▶ THE TASK: Your task is to copy the listing exactly. Drop any pictures from the copy.

▶ DATASET:
....

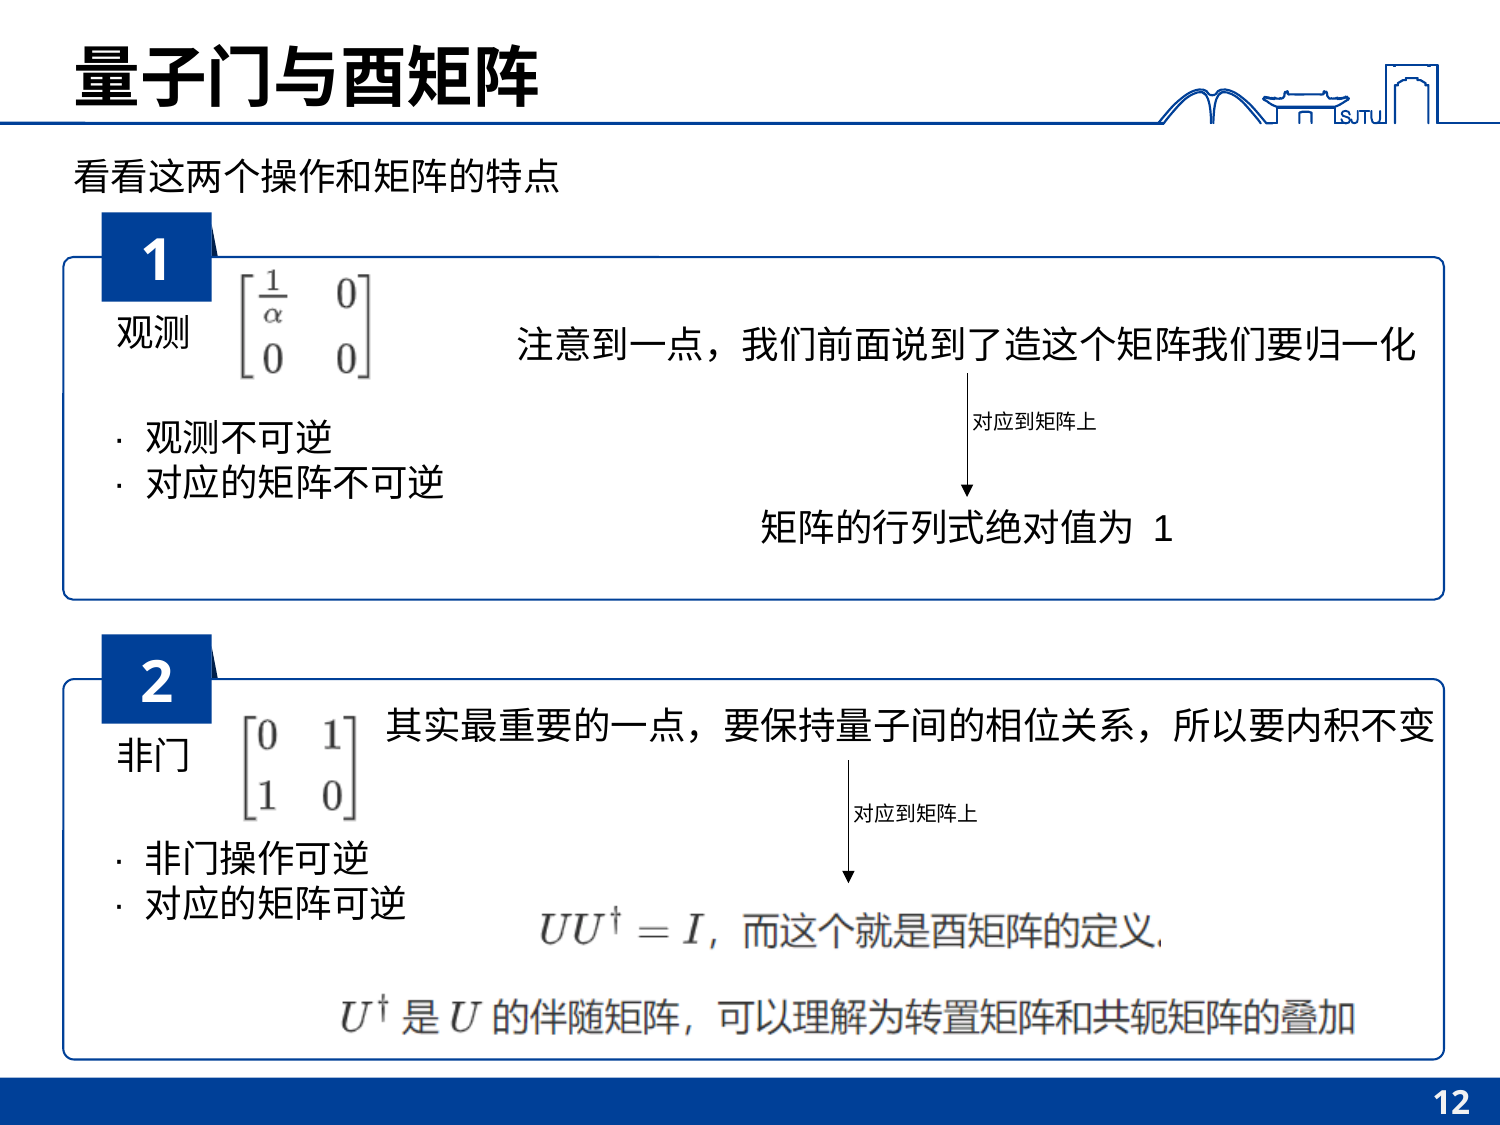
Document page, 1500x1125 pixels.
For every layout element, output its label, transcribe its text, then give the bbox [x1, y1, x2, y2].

text_box · 观测不可逆 · 对应的矩阵不可逆 [62, 678, 1446, 1061]
text_box 1 [100, 211, 213, 303]
text_box 其实最重要的一点，要保持量子间的相位关系，所以要内积不变 [596, 694, 1482, 755]
picture [228, 262, 669, 429]
text_box 看看这两个操作和矩阵的特点 [58, 145, 810, 206]
text_box [213, 231, 218, 255]
text_box 观测操作 [62, 255, 1446, 601]
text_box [956, 373, 1114, 497]
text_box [838, 760, 995, 884]
picture [220, 688, 646, 850]
picture [536, 889, 1161, 969]
text_box 注意到一点，我们前面说到了造这个矩阵我们要归一化 [669, 313, 1432, 374]
title 量子门与酉矩阵 [58, 29, 1439, 124]
text_box 观测 [101, 302, 207, 362]
text_box · 非门操作可逆 · 对应的矩阵可逆 [98, 827, 423, 977]
text_box · 观测不可逆 · 对应的矩阵不可逆 [98, 406, 460, 512]
text_box [213, 653, 218, 678]
text_box 2 [100, 633, 213, 725]
text_box 矩阵的行列式绝对值为 1 [745, 496, 1189, 557]
picture [321, 980, 1355, 1039]
text_box 非门 [101, 724, 207, 785]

....

▶ TASK OUTPUT:
Document page, 1500x1125 pixels.
For every layout element, output its label, transcribe its text, then give the bbox [x1, y1, x2, y2].

text_box · 观测不可逆 · 对应的矩阵不可逆 [62, 678, 1446, 1061]
text_box 1 [100, 211, 213, 303]
text_box 其实最重要的一点，要保持量子间的相位关系，所以要内积不变 [596, 694, 1482, 755]
picture [228, 262, 669, 429]
text_box 看看这两个操作和矩阵的特点 [58, 145, 810, 206]
text_box [213, 231, 218, 255]
text_box 观测操作 [62, 255, 1446, 601]
text_box [956, 373, 1114, 497]
text_box [838, 760, 995, 884]
picture [220, 688, 646, 850]
picture [536, 889, 1161, 969]
text_box 注意到一点，我们前面说到了造这个矩阵我们要归一化 [669, 313, 1432, 374]
title 量子门与酉矩阵 [58, 29, 1439, 124]
text_box 观测 [101, 302, 207, 362]
text_box · 非门操作可逆 · 对应的矩阵可逆 [98, 827, 423, 977]
text_box · 观测不可逆 · 对应的矩阵不可逆 [98, 406, 460, 512]
text_box [213, 653, 218, 678]
text_box 2 [100, 633, 213, 725]
text_box 矩阵的行列式绝对值为 1 [745, 496, 1189, 557]
picture [321, 980, 1355, 1039]
text_box 非门 [101, 724, 207, 785]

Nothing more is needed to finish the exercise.